Q: How do I add a device frame to my recording?

Three approaches:

  1. Screenify Studio — apply a device frame overlay in the editor after recording. Select from iPhone, iPad, and Mac frames.
  2. Apple's marketing resources — download device frame PNGs from developer.apple.com/app-store/marketing/guidelines and composite them in video editing software
  3. ffmpeg — overlay a device frame PNG on your video using the overlay filter:
    ffmpeg -i recording.mp4 -i iphone-frame.png -filter_complex "overlay=x=...:y=..." output.mp4

Q: Can I record the Simulator at 60fps?

Yes. The xcrun simctl recordVideo command records at the Simulator's render rate, which defaults to 60fps. For window-based recording tools (Screenify, Screenshot toolbar, QuickTime), the frame rate depends on the tool — Screenify records at up to 60fps, while the Screenshot toolbar caps at 30fps on some hardware.

Verify by checking the output file: ffprobe -v quiet -print_format json -show_streams output.mp4 | grep r_frame_rate

Q: The recording is laggy — the Simulator drops frames. How do I fix this?

Simulator performance depends on your Mac's GPU and available RAM:

  • Close other GPU-intensive apps (3D software, games, other Simulators)
  • Use a simpler device (iPhone SE instead of iPhone 16 Pro Max) — fewer pixels to render
  • In Simulator settings, disable Debug → Slow Animations if it's enabled
  • Give the Simulator more memory: close unused background apps
  • On Apple Silicon Macs, the Simulator runs natively and rarely drops frames. On Intel Macs with integrated graphics, frame drops are common at high resolutions.

Q: How do I record a specific part of the Simulator (not the whole window)?

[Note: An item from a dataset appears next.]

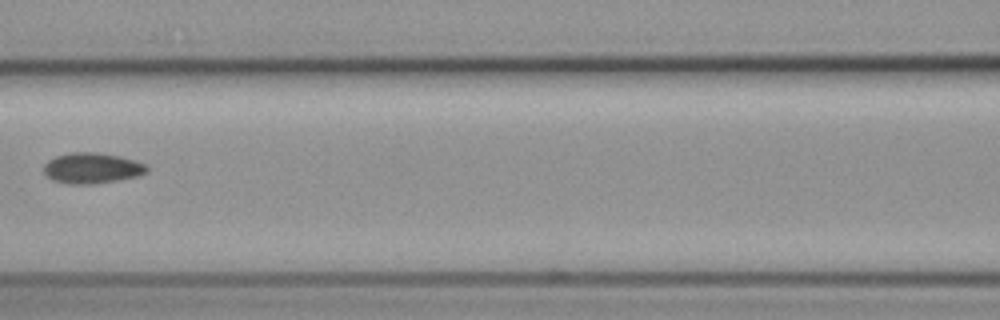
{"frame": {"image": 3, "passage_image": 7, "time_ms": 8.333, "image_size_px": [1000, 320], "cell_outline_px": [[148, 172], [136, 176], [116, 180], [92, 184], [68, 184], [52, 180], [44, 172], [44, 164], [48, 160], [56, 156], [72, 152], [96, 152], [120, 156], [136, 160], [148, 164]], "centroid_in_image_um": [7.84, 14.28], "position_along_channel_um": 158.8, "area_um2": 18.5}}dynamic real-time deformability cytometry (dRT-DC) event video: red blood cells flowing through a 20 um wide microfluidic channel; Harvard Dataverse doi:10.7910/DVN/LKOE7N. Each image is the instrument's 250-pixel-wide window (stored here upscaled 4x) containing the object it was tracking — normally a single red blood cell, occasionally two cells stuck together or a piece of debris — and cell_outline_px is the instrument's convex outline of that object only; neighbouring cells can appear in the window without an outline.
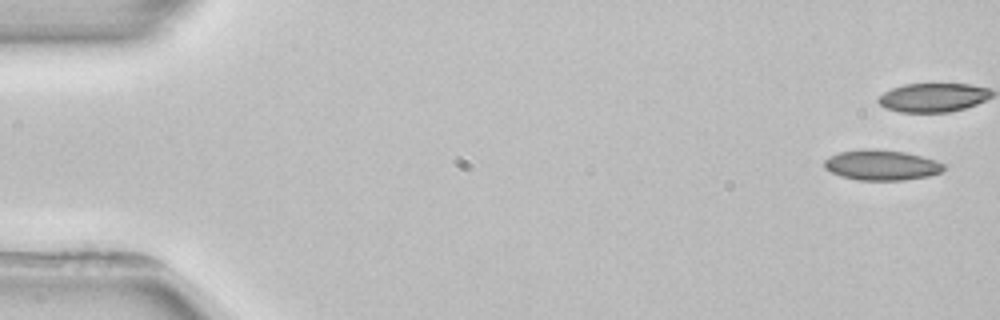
{"species": "common noctule bat (a hibernating species)", "species_latin": "Nyctalus noctula", "temperature_condition": "room temperature", "stored_images_in_passage": 5, "camera_frame_rate_fps": 3000, "um_per_image_px": 0.085, "animal": {"sex": "female", "body_mass_g": 22.7, "forearm_length_mm": 54.2}, "frame": {"image": 1, "passage_image": 1, "time_ms": 0.0, "image_size_px": [1000, 320], "cell_outline_px": [[944, 172], [928, 176], [904, 180], [856, 180], [840, 176], [824, 168], [824, 160], [828, 156], [840, 152], [872, 148], [904, 152], [936, 160], [944, 164]], "centroid_in_image_um": [74.92, 14.04], "position_along_channel_um": 10.1, "area_um2": 21.15}}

  • Screenify Studio: use Custom Region capture mode and drag to select the area you want
  • Screenshot toolbar: choose "Record Selected Portion" instead of "Record Selected Window" and draw a rectangle over the Simulator area
  • CLI: not supported — xcrun simctl always records the full Simulator screen. Crop afterward with ffmpeg:
    ffmpeg -i full.mp4 -filter:v "crop=width:height:x:y" cropped.mp4

Q: Does the recording include Simulator audio (app sounds)?

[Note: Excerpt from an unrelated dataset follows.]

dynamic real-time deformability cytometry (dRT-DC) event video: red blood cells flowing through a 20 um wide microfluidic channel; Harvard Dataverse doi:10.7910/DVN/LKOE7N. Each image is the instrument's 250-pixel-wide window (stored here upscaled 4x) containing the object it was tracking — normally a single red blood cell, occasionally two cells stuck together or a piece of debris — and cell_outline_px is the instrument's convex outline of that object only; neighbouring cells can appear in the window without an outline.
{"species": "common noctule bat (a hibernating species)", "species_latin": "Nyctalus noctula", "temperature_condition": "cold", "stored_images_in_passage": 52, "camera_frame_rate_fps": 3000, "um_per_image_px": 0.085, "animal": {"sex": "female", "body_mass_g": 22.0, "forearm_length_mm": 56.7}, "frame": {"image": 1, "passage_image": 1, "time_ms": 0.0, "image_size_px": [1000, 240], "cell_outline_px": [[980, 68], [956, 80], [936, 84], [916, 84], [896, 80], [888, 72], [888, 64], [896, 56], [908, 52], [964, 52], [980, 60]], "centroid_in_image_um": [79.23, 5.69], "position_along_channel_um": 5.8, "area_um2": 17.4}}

  • xcrun simctl: Yes, it captures audio output from the Simulator process
  • Screenify Studio: Yes, if System Audio is enabled — captures all Mac audio including Simulator sounds
  • Screenshot toolbar / QuickTime: No system audio by default. You'd need BlackHole or a virtual audio device to route Simulator audio to the recording input

Q: Can I automate Simulator recordings in CI?

Yes. Use xcrun simctl in your CI scripts:

# Boot, record for a fixed duration, then kill
xcrun simctl boot "iPhone 16 Pro"
xcrun simctl io booted recordVideo --codec h264 ci-recording.mp4 &
RECORD_PID=$!
sleep 30  # or run your UI tests
kill -INT $RECORD_PID

This works in GitHub Actions (macOS runners), Bitrise, and CircleCI with macOS executors. The recording captures whatever happens in the Simulator during that window — pair it with XCUITest to record automated test runs.

Q: How do I record the Simulator in landscape orientation?

Rotate the Simulator before recording:

  • Hardware → Rotate Left/Right (or ⌘ + ← / ⌘ + →)
  • The window reshapes to landscape. All recording methods capture the window in its current orientation.
  • For xcrun simctl, the video matches the Simulator's current rotation automatically.